- Hyperliquid’s HIP-6 proposal promotes permissionless launches of tokens through continuous clearing auctions for projects to raise money and discover fair prices.
- The proposal turns Hyperliquid into a protocol that allows users to launch, price and trade tokens completely onchain.
The Hyperliquid community is pushing for a new improvement proposal that would allow teams to raise money through continuous clearing auctions.
The new proposal, known as HIP-6, is built around HIP-1, which introduced permissionless token deployment, and HIP-2, which provides automated liquidity, known in the ecosystem as Hyperliquidity. However, the network lacks a direct way to combine a price discovery and capital raising mechanism. Currently, teams raise money off-chain, guess a fixed on-chain launch price, or manually seed liquidity into thin books.
HIP-6 proposal on hyperfluid
TL; DR:
HIP-6 is a community proposal for permissionless token launches on Hyperliquid via Continuous Clearing Auctions (CCA), allowing projects to raise USDH funds, discover fair prices over ~1 week, and automatically seed 20-100% returns into HIP-2… https://t.co/ATMC6mlpf6— Hyperliquid Daily (@HYPERDailyTK) February 27, 2026
According to an analysis by James Evans of Reciprocal Ventures, HIP-6 adapts Uniswap’s Continuous Clearing Auction (CCA) feature and integrates it into Hyperliquid’s architecture designed around the network’s central limit order book (CLOB). Unlike Uniswap and its ilk that use automated market makers, Hyperliquid is built on a fully onchain order book and matches orders onchain.
As CNF previously reported, Uniswap recently introduced this feature in Arbitrum One for onchain token auctions.
CCA distributes auctions across thousands of blocks, gradually releasing tokens per block and releasing each block at a uniform price. This avoids selling at a fixed price, which could be too low and the project would lose the difference, or too high and the sale would fail.

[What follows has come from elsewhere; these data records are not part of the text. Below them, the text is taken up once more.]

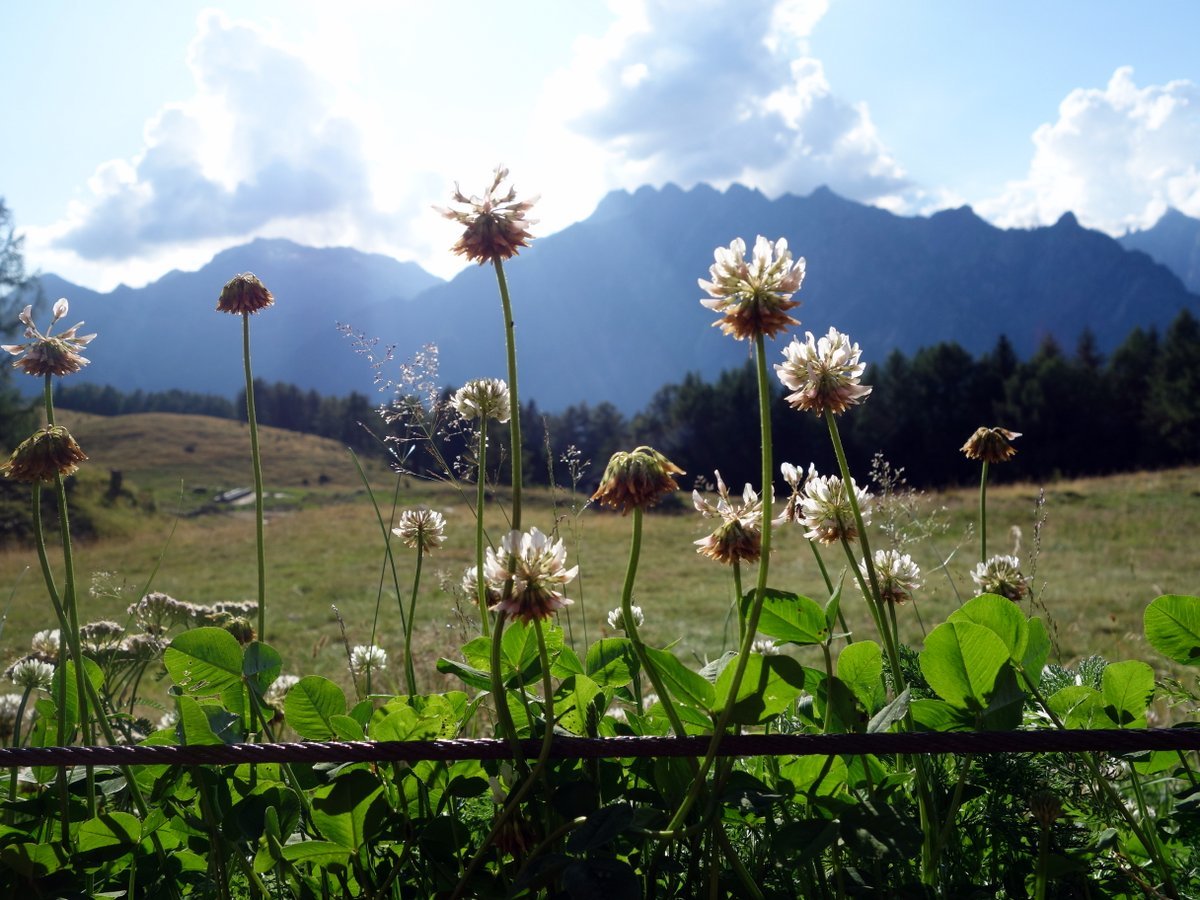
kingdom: Plantae
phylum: Tracheophyta
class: Magnoliopsida
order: Fabales
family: Fabaceae
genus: Trifolium
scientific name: Trifolium repens
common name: White clover
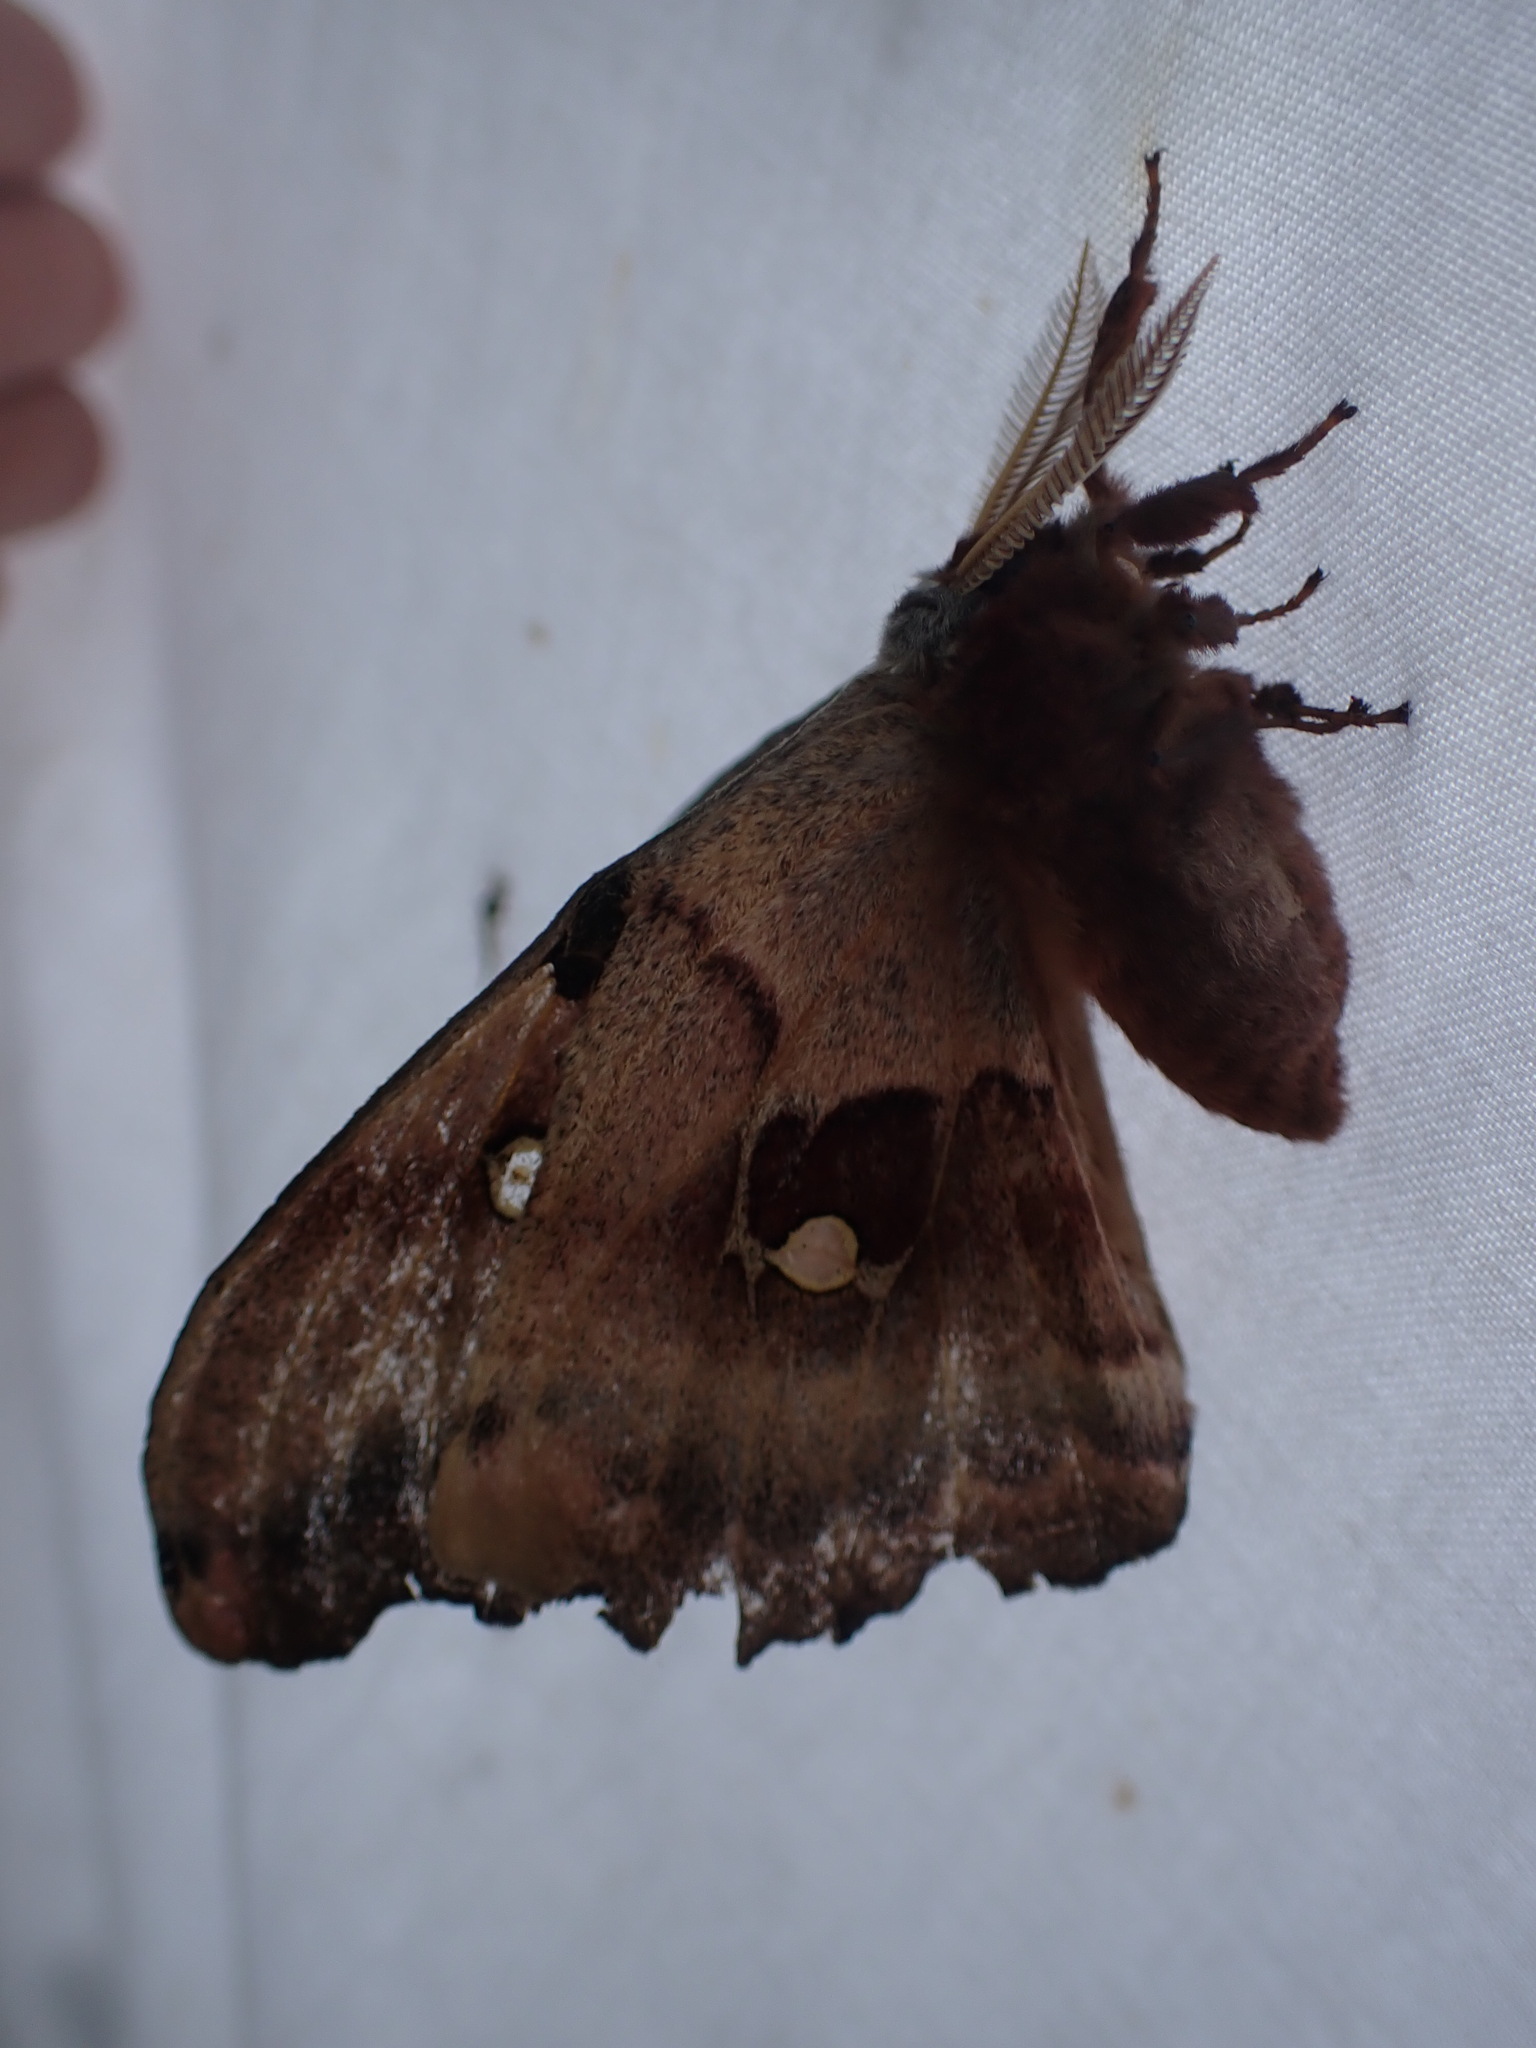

It also ends unlimited sales where a project continued to raise funds beyond its intended purpose because there was no mechanism to stop it.
HIP-6 extends hyperliquid beyond trading
HIP-6 enables implementers to raise capital through Hyperliquid, automatically generate liquidity, discover fair prices, and reduce dependence on third parties. One of the trade-offs is that they have less control over the price of their tokens at launch.
For bidders, HIP-6 offers a uniform clearing price for each block, onchain custody, and an advantage for those who join early as their capital is spread across more blocks. Because the system is ‘monotonic non-decreasing’, meaning prices can only increase with each new block, early participants benefit from better capital distribution.
The entire ecosystem benefits from a 5% protocol fee on the total amount raised, which goes to the Assistance Fund that supports the growth of the ecosystem and strengthens liquidity.
A major disadvantage of HIP-6 is manipulation by the implementer, where they can inflate the clearing price and reclaim unsold tokens. To address this, the protocol has imposed a 5% fee and structured the system to permanently lock a percentage of tokens for HIP-2 seeding. While manipulation is not impossible, it would be economically damaging.
Hyperliquid is already the most dominant derivatives exchange in crypto for perpetual futures, handling a third of the industry’s $600 billion volume in January. However, its scope is limited and the company is missing out on billions of dollars that some of its peers process at fundraising events.
HIP-6 turns it from a pure trading platform into a protocol where users can launch, price and trade tokens completely onchain.
$HYPE acts at $28.13 to lose 2.3% in the past day for a market cap of $7.28 billion.